→ **TASK**
A single number is the required answer: the count of lines in the listing below that hold the string "sont".

→ **TASK MATERIAL**
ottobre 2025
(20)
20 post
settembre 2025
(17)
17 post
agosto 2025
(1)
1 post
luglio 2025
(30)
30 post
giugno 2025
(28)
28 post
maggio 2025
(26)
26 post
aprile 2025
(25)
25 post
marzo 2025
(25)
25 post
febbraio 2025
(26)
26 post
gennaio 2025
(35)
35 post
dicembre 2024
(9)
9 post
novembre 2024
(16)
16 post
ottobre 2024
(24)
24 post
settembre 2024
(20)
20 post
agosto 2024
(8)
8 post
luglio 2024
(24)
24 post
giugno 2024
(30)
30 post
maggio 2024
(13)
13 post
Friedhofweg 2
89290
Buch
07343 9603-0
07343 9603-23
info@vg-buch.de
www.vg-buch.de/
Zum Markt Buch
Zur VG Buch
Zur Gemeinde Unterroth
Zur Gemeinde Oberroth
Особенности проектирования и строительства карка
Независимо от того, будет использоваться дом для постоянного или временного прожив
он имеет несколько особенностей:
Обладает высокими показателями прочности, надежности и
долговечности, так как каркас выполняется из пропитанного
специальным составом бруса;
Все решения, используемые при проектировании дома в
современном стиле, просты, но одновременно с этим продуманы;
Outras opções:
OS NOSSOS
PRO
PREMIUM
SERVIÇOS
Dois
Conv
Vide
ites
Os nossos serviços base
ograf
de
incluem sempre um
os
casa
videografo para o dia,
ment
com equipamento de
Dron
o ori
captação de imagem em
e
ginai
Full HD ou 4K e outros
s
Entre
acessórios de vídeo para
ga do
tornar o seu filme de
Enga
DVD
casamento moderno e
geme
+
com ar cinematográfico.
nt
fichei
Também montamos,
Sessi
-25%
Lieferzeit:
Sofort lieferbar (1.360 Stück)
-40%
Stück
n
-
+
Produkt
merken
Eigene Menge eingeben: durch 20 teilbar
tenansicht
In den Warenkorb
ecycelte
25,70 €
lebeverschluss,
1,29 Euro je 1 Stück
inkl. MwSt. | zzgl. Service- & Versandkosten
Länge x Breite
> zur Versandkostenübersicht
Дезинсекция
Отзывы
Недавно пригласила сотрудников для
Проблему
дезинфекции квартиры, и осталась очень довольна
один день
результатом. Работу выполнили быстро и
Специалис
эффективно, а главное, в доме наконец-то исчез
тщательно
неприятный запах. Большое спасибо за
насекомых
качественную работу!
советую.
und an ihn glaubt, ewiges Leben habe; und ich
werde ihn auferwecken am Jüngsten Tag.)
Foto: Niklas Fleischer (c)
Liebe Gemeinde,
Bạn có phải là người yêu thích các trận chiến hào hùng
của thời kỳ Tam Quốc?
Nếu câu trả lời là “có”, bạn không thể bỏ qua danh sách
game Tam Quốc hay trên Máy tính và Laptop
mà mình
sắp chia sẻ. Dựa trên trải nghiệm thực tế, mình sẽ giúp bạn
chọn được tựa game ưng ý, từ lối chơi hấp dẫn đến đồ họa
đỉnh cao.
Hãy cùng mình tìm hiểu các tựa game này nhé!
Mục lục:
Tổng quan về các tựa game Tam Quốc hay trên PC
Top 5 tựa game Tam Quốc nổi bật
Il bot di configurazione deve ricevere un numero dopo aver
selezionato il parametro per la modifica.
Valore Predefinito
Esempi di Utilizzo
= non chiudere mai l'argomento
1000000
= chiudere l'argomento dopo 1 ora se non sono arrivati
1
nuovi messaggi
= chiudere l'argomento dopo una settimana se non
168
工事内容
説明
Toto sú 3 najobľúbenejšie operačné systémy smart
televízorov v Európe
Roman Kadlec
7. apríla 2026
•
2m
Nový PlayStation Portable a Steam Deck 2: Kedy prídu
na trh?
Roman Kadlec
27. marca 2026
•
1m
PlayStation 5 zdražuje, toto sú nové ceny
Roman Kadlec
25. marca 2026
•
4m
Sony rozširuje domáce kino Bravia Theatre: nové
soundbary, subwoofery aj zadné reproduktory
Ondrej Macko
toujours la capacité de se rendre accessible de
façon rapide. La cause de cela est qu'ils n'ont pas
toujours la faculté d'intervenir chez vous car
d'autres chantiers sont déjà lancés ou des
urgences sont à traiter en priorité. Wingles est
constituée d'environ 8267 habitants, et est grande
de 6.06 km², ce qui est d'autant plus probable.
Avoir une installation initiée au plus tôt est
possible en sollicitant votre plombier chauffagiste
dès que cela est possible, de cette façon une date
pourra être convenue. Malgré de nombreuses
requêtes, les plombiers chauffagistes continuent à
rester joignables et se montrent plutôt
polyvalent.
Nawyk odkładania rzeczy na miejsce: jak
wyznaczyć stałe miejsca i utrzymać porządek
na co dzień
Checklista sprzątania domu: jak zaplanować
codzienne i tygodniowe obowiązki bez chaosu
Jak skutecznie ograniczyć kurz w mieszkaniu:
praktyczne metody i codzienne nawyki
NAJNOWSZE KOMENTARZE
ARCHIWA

→ **RESPONSE AREA**
2